▶ [Task prompt] In the material below, find all lines with the string "hlabel" and copy them.
---------------
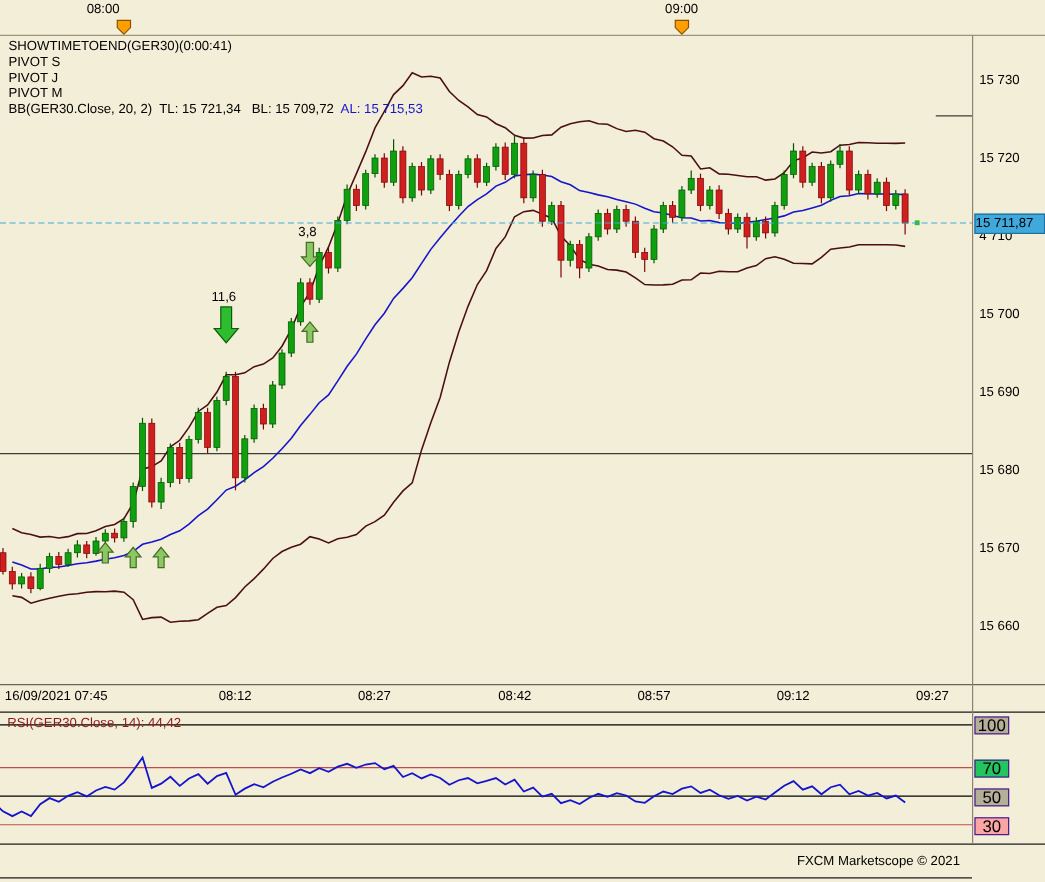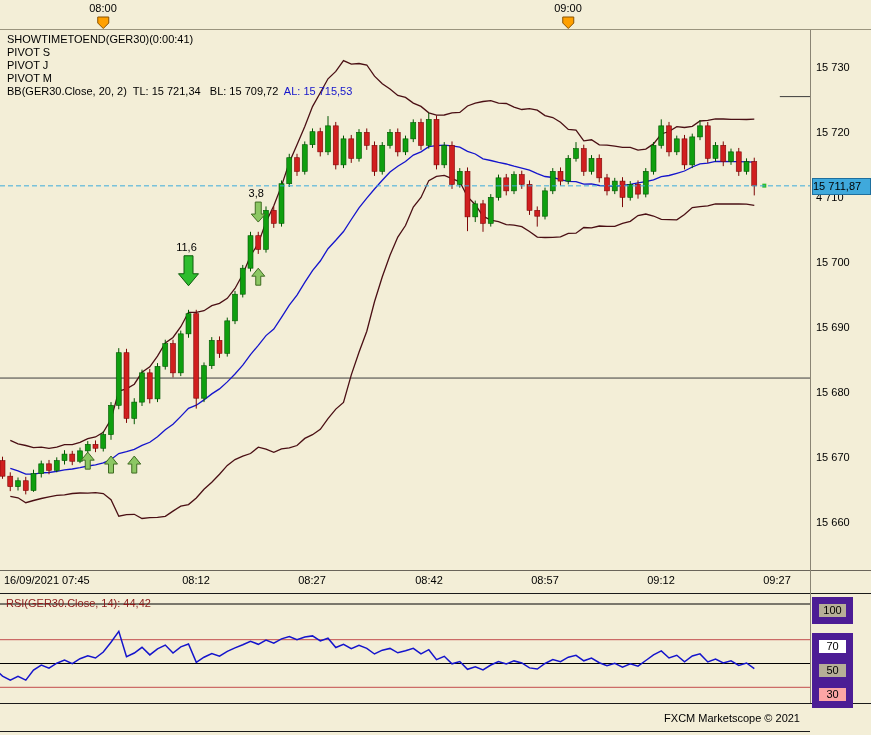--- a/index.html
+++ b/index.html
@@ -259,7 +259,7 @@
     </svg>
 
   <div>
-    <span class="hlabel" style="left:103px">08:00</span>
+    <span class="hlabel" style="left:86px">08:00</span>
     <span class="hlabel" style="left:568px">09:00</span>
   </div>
---------------
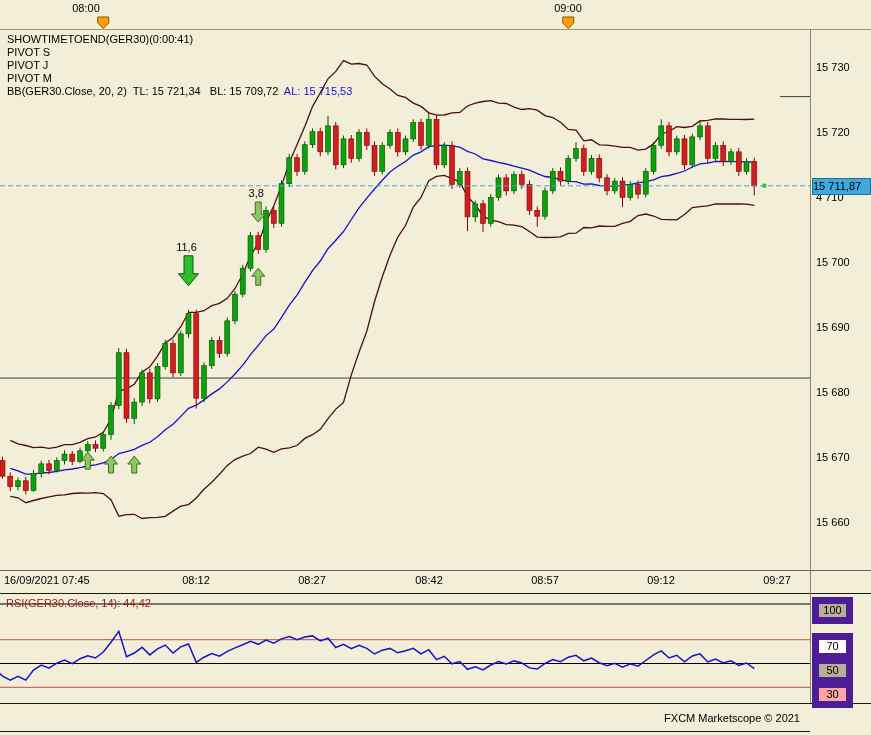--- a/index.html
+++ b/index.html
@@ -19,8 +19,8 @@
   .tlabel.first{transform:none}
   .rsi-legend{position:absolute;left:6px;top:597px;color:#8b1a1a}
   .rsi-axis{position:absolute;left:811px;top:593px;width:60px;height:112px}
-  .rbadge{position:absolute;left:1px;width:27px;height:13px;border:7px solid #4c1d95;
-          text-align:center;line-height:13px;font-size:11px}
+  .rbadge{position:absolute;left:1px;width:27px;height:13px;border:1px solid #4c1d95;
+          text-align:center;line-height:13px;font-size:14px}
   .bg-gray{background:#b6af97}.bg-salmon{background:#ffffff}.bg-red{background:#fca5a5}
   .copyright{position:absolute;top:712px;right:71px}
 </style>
---------------
▶ [Exercise result]
-    <span class="hlabel" style="left:103px">08:00</span>
+    <span class="hlabel" style="left:86px">08:00</span>
     <span class="hlabel" style="left:568px">09:00</span>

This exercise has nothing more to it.